» **WORK REQUIRED**: Every line below that has the string "knee" adds one to the count. Give that count by itself.

» **RAW DATA**:

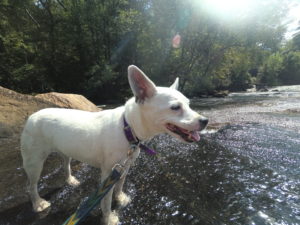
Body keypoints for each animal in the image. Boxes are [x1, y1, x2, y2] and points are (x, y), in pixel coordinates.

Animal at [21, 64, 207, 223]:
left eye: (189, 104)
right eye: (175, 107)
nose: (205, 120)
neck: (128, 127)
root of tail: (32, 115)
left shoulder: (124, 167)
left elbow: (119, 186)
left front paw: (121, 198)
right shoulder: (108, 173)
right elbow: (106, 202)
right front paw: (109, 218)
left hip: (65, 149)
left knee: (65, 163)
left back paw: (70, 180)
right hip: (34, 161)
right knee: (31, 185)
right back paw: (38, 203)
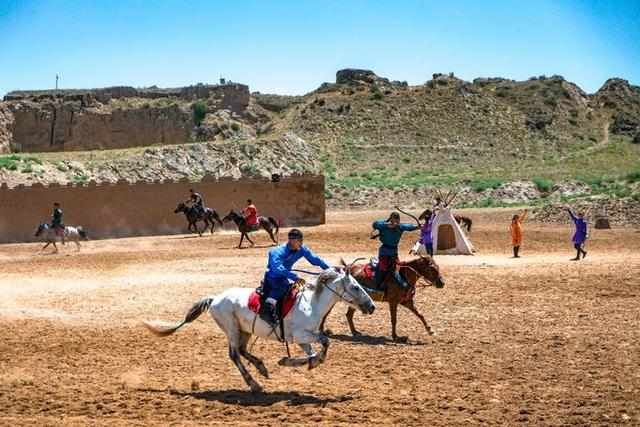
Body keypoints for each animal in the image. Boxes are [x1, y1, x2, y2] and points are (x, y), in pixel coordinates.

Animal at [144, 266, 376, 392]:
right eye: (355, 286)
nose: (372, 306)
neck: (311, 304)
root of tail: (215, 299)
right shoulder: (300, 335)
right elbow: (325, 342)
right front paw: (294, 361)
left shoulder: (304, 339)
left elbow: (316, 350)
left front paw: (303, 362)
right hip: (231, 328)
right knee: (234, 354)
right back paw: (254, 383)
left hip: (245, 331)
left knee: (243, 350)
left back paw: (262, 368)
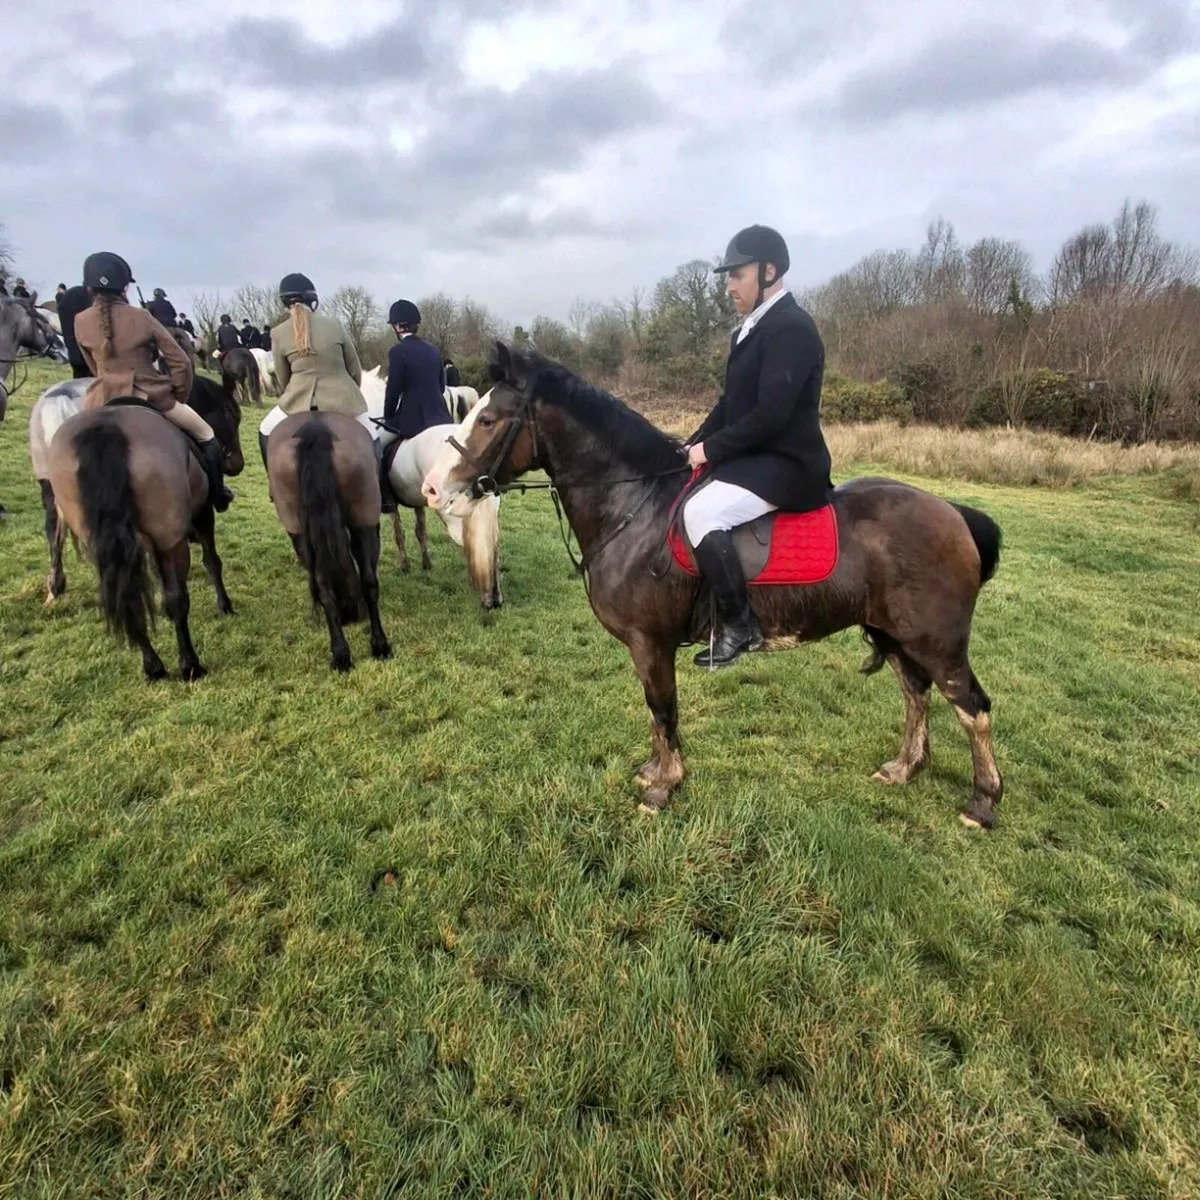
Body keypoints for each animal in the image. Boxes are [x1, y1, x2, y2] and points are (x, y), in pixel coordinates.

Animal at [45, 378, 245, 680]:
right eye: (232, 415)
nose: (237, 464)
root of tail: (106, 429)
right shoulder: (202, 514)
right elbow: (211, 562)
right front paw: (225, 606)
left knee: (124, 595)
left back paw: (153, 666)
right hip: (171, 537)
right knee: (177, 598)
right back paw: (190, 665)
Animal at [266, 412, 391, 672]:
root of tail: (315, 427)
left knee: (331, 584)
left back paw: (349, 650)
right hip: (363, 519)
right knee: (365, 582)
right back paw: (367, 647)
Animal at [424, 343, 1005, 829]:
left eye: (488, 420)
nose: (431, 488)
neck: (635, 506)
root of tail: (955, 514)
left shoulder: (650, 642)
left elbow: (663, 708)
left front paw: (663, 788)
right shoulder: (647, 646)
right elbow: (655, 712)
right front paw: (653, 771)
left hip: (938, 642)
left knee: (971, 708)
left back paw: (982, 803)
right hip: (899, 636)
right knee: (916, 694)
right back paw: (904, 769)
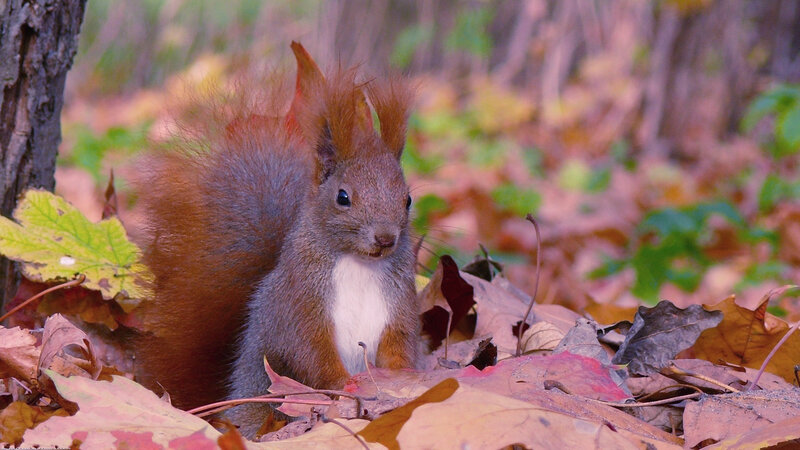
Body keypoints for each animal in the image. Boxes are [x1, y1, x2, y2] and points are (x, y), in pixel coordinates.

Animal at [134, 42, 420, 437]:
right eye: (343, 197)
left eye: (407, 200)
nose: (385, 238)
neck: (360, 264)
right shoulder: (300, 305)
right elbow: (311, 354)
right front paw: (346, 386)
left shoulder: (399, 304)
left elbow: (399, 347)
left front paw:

» **TASK SOLUTION**: 10